The way it works is that you have a central machine (the manager) and several
worker machines. Each machine must have an identical copy of the code available
on it. The central machine runs a script which defines the function to distribute or to
optimize, and the workers run a much simpler script, essentially just calling the
``funworker`` or ``optworker`` function to set up the machine to listen for data
sent over the network and then run code when it receives the data. The manager
just calls the distributed function or launches the optimization 
as with a single machine, but including an extra keyword
``machines`` with the list of connection details to the worker machines
(described in the next two sections).

IP
==

To connect several machines via IP, pass a list of host names or IP addresses
as strings to the ``machines`` keyword of the ``distribute`` or the ``optimize`` function.
To specify a specific port, use the ``port`` keyword. The worker machines should
run a script like (for a distributed function)::

    # The original function to be distributed must be imported at the beginning
    # of the script
    from myfun import fun
    
    if __name__ == '__main__':
        from playdoh import funworker
        funworker()

or (for an optimization)::

    # The original function to be distributed must be imported at the beginning
    # of the script
    from myfun import fun
    
    if __name__ == '__main__':
        from playdoh import optworker
        optworker()

Named pipes
===========

Using named pipes on Windows is slightly more complicated. First of all, each
computer has to be visible on the local Windows network. Secondly, the user of
the manager machine has to have a log on using the same ID and password on each
of the worker machines. With that specified, just pass a list of the computer
names of each of the worker machines as the ``machines`` keyword of the
``distribute`` or the ``optimize`` function.
You also need to specify ``named_pipe=True``.
In fact, you can specify ``named_pipe`` as a string to use a specific name for
the named pipe, but this is usually not necessary. The worker machines should
run a script like (for a distributed function)::

    # The original function to be distributed must be imported at the beginning
    # of the script
    from myfun import fun
    
    if __name__ == '__main__':
        from playdoh import funworker
        funworker(named_pipe=True)

or (for an optimization)::

    # The original function to be distributed must be imported at the beginning
    # of the script
    from myfun import fun
    
    if __name__ == '__main__':
        from playdoh import optworker
        optworker(named_pipe=True)

If ``named_pipe`` is set to a particular name, the worker functions should be
given the same name. The ``funworker`` and ``optworker`` functions have some other 
options described below.

Cluster keyword arguments
=========================

The ``distribute`` and the ``optimize`` functions have the following 
keyword arguments relevant to running over a cluster:

``use_gpu=True``
    Used to specify whether or not GPUs should be used if present.
``machines=[]``
    A list of worker machines, either hostname/IP addresses as strings, or
    computer names if using Windows named pipes.

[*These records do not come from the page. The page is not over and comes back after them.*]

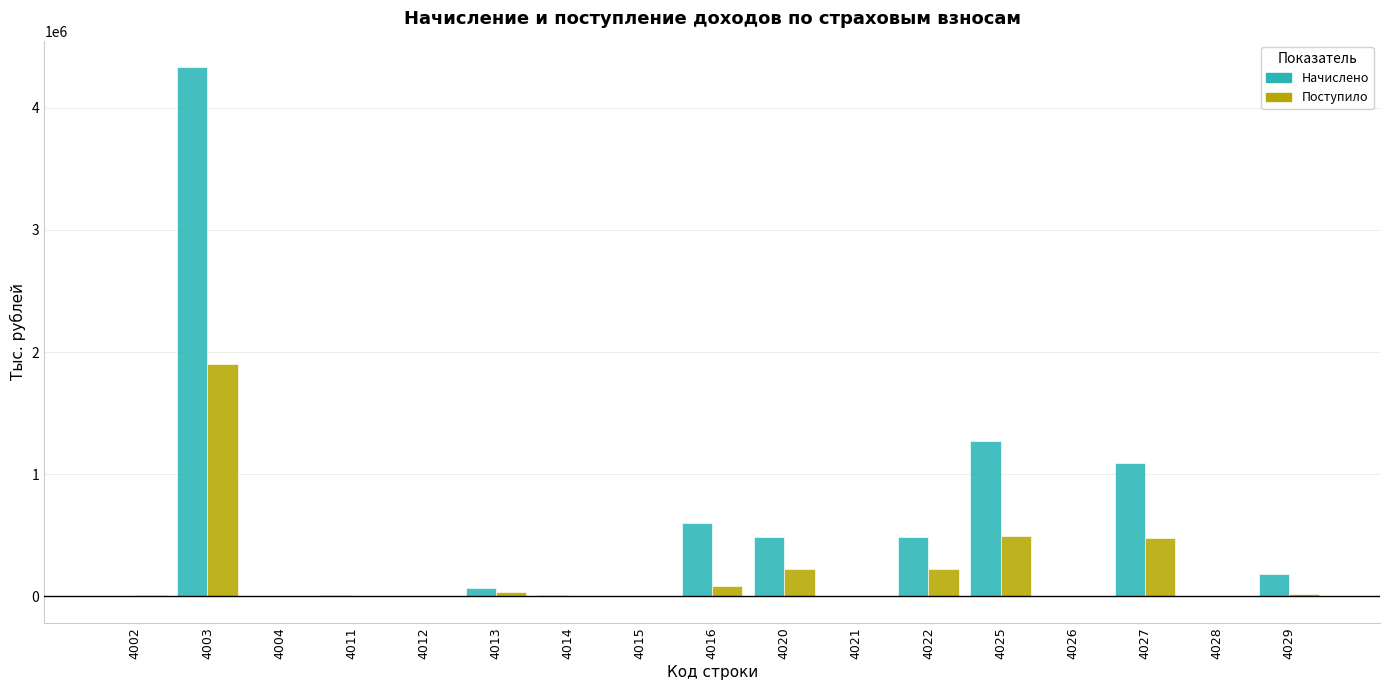

Where is Поступило nearest to the value 949184?

4025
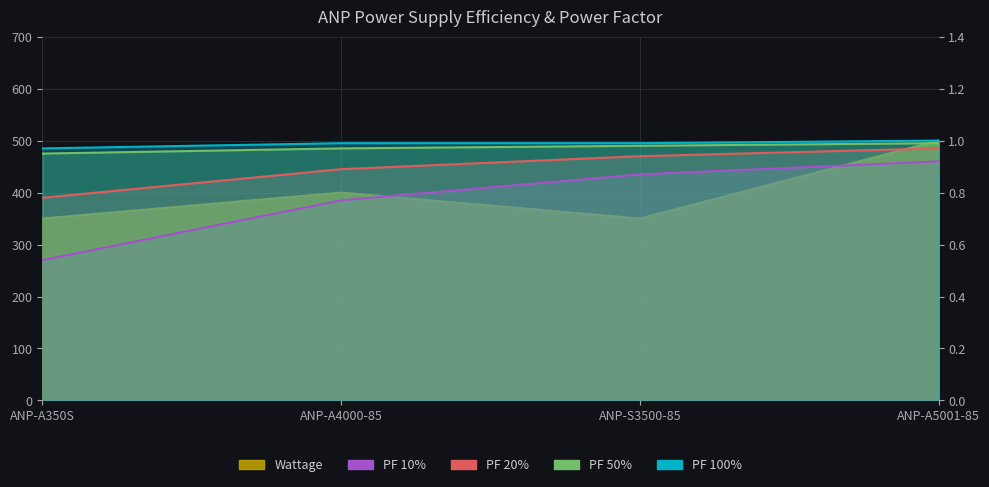

What is the maximum value shown in the chart?

500.0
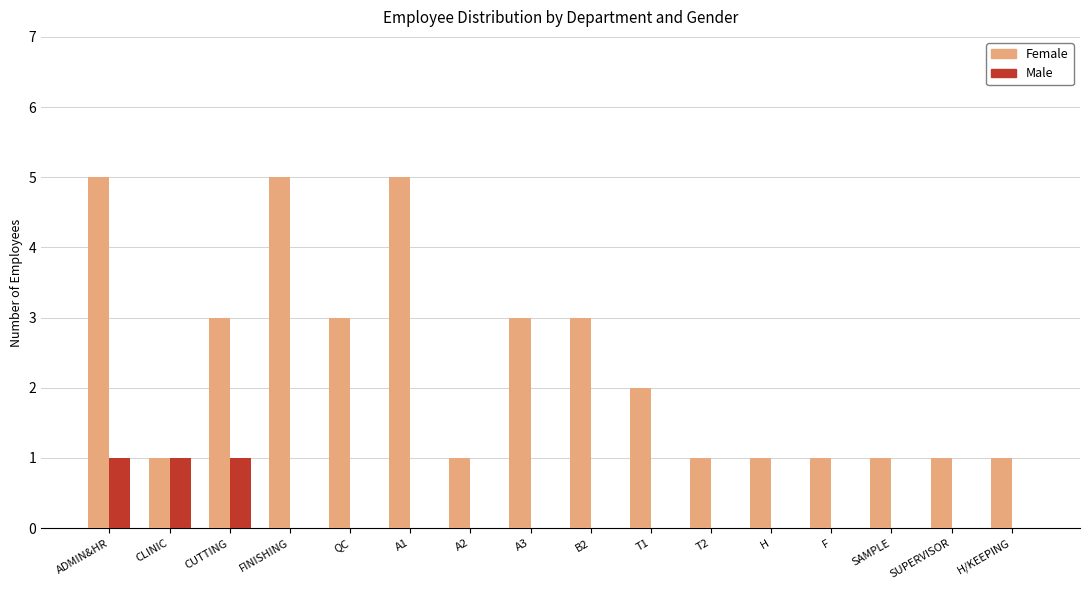

Reading right to left, what are all the values shown in this chart?

Female: 1	1	1	1	1	1	2	3	3	1	5	3	5	3	1	5
Male: 0	0	0	0	0	0	0	0	0	0	0	0	0	1	1	1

The ``distribute`` and the ``optimize`` functions,
and the ``funworker`` and ``optworker`` functions all have
the following keyword arguments:

``max_cpu=None``
    If specified, ensures that this machine will use at most that number of
    CPUs, otherwise it will use the maximum number.
``max_gpu=None``
    If specified, ensures that this machine will use at most that number of
    GPUs, otherwise it will use the maximum number.
``port=None``
    The port number to communicate with if using IP, should be the same on
    all machines.
``named_pipe=None``
    Set to ``True`` if using Windows named pipes, or a string to choose a
    particular pipe name. Should be the same on all machines.